Appellees’ claim is premised on the notion that they are governmental units and are therefore immune from liability for appel*330lant’s claims. But such is not the case. Appellees concede in their own brief that Texas Employers Insurance Association (TEIA) was under contract with the Texas Association of School Boards Workers Compensation Self-Insurance Fund (Fund) to provide services in connection with the dispensing and handling of workers’ compensation claims. This is the same situation as that in GAB Business Services, Inc. v. Moore, 829 S.W.2d 345 (Tex.App.—Texarkana 1992, no writ). In GAB, a workers compensation claimant brought a bad faith and DTPA action against the City of Marshall, Texas Municipal League Intergovernmental Risk Pool (Pool) and GAB Business Services, Inc. (GAB). Id. at 348. GAB was a private company which had contracted with the Pool to handle all workers compensation claims brought against the various cities which insured themselves through the Pool. Id. at 347. GAB alleged on appeal that it was entitled to governmental immunity. Id. at 350. The court rejected this assertion, holding that GAB was neither an agent nor an employee of the state; “GAB was not a state employee but a private company that contracted to provide specific services to the Risk Pool.” Id. The court went on to hold that the fact GAB had contracted with a governmental entity did not confer governmental status onto GAB:

In the present ease, GAB was not performing uniquely governmental duties; it was acting just as an adjuster for a private insurance company would. We are not persuaded that GAB is entitled to official or governmental immunity.

Id. at 351.

Nor are we persuaded that appellees in the case before us should be entitled to governmental immunity. As in GAB, appellees were private companies under contract to provide specific services to the members of the Fund. Therefore, granting of appellees’ motion for summary judgment on governmental immunity grounds would have been improper.

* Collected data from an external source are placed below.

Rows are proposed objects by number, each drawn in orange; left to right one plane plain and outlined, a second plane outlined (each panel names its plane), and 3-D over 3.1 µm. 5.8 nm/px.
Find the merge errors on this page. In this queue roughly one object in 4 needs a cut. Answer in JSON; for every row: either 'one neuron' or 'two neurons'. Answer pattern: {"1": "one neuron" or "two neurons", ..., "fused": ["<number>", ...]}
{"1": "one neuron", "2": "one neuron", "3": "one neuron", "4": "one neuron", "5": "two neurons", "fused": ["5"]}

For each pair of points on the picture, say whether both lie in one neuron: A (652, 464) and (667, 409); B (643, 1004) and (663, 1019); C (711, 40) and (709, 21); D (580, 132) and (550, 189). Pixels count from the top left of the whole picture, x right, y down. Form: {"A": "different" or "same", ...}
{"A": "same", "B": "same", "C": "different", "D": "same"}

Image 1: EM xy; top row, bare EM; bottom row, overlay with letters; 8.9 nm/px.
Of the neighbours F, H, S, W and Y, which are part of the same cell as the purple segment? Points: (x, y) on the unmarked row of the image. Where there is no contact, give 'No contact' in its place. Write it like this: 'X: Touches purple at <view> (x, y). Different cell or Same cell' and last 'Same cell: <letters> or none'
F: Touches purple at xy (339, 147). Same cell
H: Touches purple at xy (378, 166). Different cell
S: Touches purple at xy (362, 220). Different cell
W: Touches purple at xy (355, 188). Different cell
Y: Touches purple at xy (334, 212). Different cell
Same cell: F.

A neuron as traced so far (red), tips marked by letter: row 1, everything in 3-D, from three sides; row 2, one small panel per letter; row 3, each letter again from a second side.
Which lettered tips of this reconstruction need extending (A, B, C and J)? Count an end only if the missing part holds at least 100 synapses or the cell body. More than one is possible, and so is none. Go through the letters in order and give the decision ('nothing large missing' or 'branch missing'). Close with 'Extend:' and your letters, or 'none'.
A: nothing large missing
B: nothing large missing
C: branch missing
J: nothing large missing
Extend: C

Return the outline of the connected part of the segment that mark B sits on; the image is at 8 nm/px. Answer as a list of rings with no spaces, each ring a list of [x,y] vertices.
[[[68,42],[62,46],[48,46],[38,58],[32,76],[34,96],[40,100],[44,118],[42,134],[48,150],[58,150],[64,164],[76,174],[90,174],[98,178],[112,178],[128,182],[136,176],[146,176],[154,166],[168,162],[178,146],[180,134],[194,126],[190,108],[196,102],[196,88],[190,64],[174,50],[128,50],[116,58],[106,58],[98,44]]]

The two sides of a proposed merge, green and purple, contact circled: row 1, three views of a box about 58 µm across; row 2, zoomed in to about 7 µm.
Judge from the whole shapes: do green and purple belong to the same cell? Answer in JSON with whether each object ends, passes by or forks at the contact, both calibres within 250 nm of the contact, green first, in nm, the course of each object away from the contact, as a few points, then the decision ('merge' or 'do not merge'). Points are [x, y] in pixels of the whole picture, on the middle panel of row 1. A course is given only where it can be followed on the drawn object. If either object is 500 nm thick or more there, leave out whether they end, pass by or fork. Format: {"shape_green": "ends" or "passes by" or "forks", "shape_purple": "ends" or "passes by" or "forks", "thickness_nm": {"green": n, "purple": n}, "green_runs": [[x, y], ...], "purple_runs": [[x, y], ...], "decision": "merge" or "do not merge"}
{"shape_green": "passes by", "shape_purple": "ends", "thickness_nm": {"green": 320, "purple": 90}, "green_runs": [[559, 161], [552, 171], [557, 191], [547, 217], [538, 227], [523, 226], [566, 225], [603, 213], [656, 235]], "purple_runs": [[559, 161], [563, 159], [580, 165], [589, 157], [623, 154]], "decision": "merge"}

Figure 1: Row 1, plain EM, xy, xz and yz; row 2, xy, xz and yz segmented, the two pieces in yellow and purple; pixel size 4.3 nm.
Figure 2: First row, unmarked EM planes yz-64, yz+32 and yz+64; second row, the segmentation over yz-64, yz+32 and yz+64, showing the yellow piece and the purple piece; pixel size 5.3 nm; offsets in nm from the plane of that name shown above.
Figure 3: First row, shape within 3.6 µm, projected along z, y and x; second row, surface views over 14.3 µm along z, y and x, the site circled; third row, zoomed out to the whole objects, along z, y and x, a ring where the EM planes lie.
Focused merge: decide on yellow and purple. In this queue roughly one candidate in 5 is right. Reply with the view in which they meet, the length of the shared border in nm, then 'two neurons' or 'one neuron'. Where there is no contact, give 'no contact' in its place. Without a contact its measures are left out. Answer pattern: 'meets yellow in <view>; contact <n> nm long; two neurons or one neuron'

Since none of the grounds asserted by the appellees support the trial court’s granting of the motion for summary judgment, we sustain appellant’s first point of error. Because we conclude a fact issue exists, we overrule appellant’s second point of error that seeks rendition in appellant’s favor.

We reverse the judgment of the trial court and remand the cause for a trial on the merits.

. TejcBus. & Com.Code Ann. § 17.46 (Vernon 1968).

. Tex.Ins.Code Ann. art. 21.21 (Vernon Supp. 1995).

. Tex.Bus. & Com.Code Ann. § 17.565 (Vernon 1987); Tex.Ins.Code Ann. art. 21.21 § 16(d) (Vernon Supp.1992).